Um 09:30 Uhr begrüßte Uwe Jörg Schmickt (1. Vorsitzender der Stadtgemeinschaft Tilsit), die Teilnehmerinnen und Teilnehmer. Es war ihm dabei eine besondere Ehre, den stellvertretenden Sprecher der Landsmannschaft Ostpreußen und Mitglied der Stadtgemeinschaft Tilsit, Herrn Hans-Jörg Froese, auf dem „Drei-Kreise-Treffen“ willkommen zu heißen.
Pfarrerin Anne Puhr von der Weimarer Kreuzkirche sprach anschließend das geistliche Wort und hielt die Totenehrung.

Ansprachen der Vorsitzenden
Uwe Jörg Schmickt drückte zunächst seine Freude über die große Beteiligung an diesem Nachbarschaftstreffen aus. Nach einem kurzen Überblick über den vorgesehenen Ablauf der Veranstaltung betonte er die Bedeutung solcher Treffen für die Pflege der Erinnerung an Ostpreußen und für den Zusammenhalt zwischen den Gemeinschaften. Als nächstes sprach Dieter Neukamm (Kreisvertreter und 1. Vorsitzender der Kreisgemeinschaft Tilsit-Ragnit), der die Anwesenden ebenfalls begrüßte und sich besonders über die gelungene Wahl des „mon ami“ als Veranstaltungsort freute sowie über die Teilnahme einiger Vertreter der jüngeren Generation. Anschließend hieß James-Herbert Lundszien (Kreisvertreter und 1. Vorsitzender der Kreisgemeinschaft Elchniederung) die Anwesenden ebenfalls herzlich willkommen und hob die enge Verbundenheit der drei Gemeinschaften hervor. Alle Ansprachen waren von persönlichem Engagement und großer Herzlichkeit geprägt – ein sichtbares Zeichen für den starken Zusammenhalt dieser drei ostpreußischen Kreise.
Ehrung von Bernd Polte
Eine besondere Auszeichnung wurde dem mit Sonderaufgaben betrauten Bernd Polte durch den Vorsitzenden der Stadtgemeinschaft Tilsit zuteil. Er erhielt die „Silberne Ehrennadel“ der Landsmannschaft Ostpreußen, in Würdigung seiner vielfältigen, langjährigen Verdienste in der Mitgliederverwaltung, Familienforschung, Kassenprüfung sowie seiner zahlreichen fundierten Beiträge in unserem Rundbrief. Die Anwesenden dankten ihm mit herzlichem Beifall für sein großes Engagement.

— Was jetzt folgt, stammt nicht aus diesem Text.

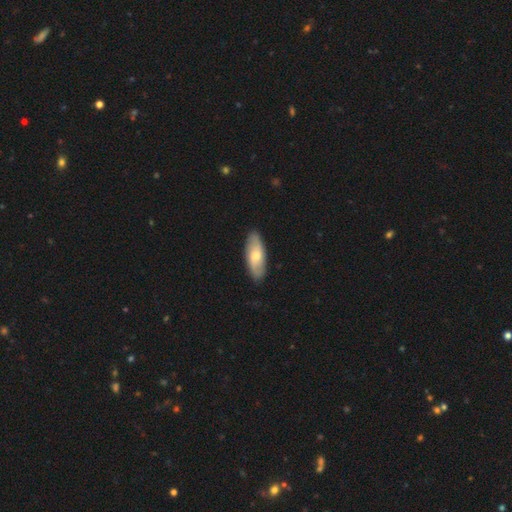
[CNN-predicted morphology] smooth 57%, featured or disk 37%, star or artifact 5%. Down the decision tree: how rounded — in between (77%); merging — none (88%).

Vorstellung der Publikationen
Besonderes Interesse weckte die Vorstellung der deutschen Fassung des Buchs „Tilsiter Dominanten“ durch Jakov Rosenblum, der extra für die Veranstaltung aus Tilsit-Sovetsk angereist war. Im Gepäck brachte er ein symbolisches Gastgeschenk mit: einen echten Tilsiter Käse, aus heutiger Produktion in der Stadt an der Memel, den er dem 1. Vorsitzenden der Stadtgemeinschaft Tilsit überreichte. Der Vortrag von Herrn Rosenblum wurde von Dr. Innokentij Urupin übersetzt.
Wolfgang Freyberg (Mitglied unseres Beirats und langjähriger Direktor des Kulturzentrums Ostpreußen in Ellingen a.D.) präsentierte anschließend die neue Tilsit-Broschüre, die in Kooperation zwischen dem Kulturzentrum Ostpreußen in Ellingen und der Stadtgemeinschaft Tilsit entstanden ist und einen umfassenden Überblick zu Tilsit bietet. Er, wie auch Jakov Rosenblum, stellten eindrucksvoll unter Beweis, dass das historische und kulturelle Erbe Tilsits weiterlebt – über Grenzen hinweg und mit neuen Ideen für die Zukunft.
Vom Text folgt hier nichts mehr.